# help



## creeperguardian (Aug 22, 2011)

is there any where online or off i can get fake corn stalks and are they cheap


----------



## AthenaHM (Oct 27, 2011)

I would try craft stores around August-September. Are you looking for stalks or husks, or both? Try here: http://www.amazon.com/JTT-0595511-C...1_fkmr0_1?ie=UTF8&qid=1338751671&sr=8-1-fkmr0


----------



## Spooky D (Feb 22, 2012)

http://www.youtube.com/watch?v=AXKmwGGcUcA&feature=g-user-u
Here is a great tutorial on making your own if you wanted to go that route. This is probably the only way to get them cheap.


----------



## cheou812 (Jul 9, 2011)

I bought some last year at either Home Depot or Lowes around Sept or Oct time frame. They were a good 6-8 feet tall, and about the $10-$15 range.


----------



## RCIAG (Jul 19, 2010)

Is there a reason you don't want to use real ones? I'd imagine there's plenty of farmers that would be willing to let you have a few real stalks for free (or a minimal fee) around the holiday.


----------



## Demon Dog (Feb 26, 2009)

How to make your own corn stalks, courtesy of Allen H: http://www.hauntforum.com/showthread.php?t=30563&highlight=corn+stalks

But we buy bundles of real corn stalks from the local farmers market, with Home Depot as the closer, more expensive, option if we need just a few more.

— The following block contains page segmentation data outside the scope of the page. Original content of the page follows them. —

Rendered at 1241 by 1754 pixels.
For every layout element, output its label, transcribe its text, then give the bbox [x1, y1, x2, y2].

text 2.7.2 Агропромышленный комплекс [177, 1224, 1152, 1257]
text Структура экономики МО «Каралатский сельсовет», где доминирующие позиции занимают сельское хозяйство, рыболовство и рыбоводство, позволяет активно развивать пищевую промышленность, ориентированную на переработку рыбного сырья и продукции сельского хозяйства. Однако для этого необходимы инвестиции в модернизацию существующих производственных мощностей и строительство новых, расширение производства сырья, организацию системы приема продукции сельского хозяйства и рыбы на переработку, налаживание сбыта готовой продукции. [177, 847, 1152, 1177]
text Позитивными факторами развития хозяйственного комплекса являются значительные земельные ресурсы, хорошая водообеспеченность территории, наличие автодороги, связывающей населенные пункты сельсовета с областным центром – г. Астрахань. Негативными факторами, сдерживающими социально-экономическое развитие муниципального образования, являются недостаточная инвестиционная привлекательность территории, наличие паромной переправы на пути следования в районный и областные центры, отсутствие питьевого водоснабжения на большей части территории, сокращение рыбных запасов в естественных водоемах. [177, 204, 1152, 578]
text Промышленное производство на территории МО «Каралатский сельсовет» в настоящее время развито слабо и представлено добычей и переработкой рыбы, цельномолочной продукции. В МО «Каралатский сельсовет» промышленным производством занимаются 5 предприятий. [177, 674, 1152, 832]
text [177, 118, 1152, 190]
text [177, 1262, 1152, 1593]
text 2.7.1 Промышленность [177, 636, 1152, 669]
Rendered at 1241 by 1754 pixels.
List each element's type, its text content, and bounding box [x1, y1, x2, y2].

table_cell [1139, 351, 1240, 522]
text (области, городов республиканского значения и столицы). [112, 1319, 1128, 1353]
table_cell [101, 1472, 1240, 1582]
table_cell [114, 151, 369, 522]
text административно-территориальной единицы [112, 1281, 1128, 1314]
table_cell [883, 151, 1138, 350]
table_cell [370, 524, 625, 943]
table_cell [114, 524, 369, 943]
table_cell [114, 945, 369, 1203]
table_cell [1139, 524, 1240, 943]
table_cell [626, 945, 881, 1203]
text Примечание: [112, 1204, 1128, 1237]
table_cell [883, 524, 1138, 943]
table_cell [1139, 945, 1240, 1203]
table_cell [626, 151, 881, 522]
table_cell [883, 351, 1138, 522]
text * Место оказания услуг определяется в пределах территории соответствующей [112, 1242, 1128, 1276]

For outside display I made a couple black painted 1/2-inch PVC pipe "handrails" anchored to the ground via rebar and tie the stalks to that with jute twine for a "rows of corn" look behind my scarecrow. Then I also have a few single vertical straw color painted PVC pipes mounted on rebar about which I tie bundles of corn stalks for that old style harvested corn look to the sides of the scarecrow. Keeps everything from blowing around.


----------



## LadySherry (Oct 4, 2011)

The corn stalks from Allen are very easy to make and cheap. You might want to try it before August. If you don't like it you can always buy them.
Just a thought.


----------



## Trex (Nov 6, 2010)

We needed some for our display last year so we went to a local farmer; they told us "take as much as you want as long as you cut them and haul them out yourselves" I think we took about 80-100 stalks I would guess??


----------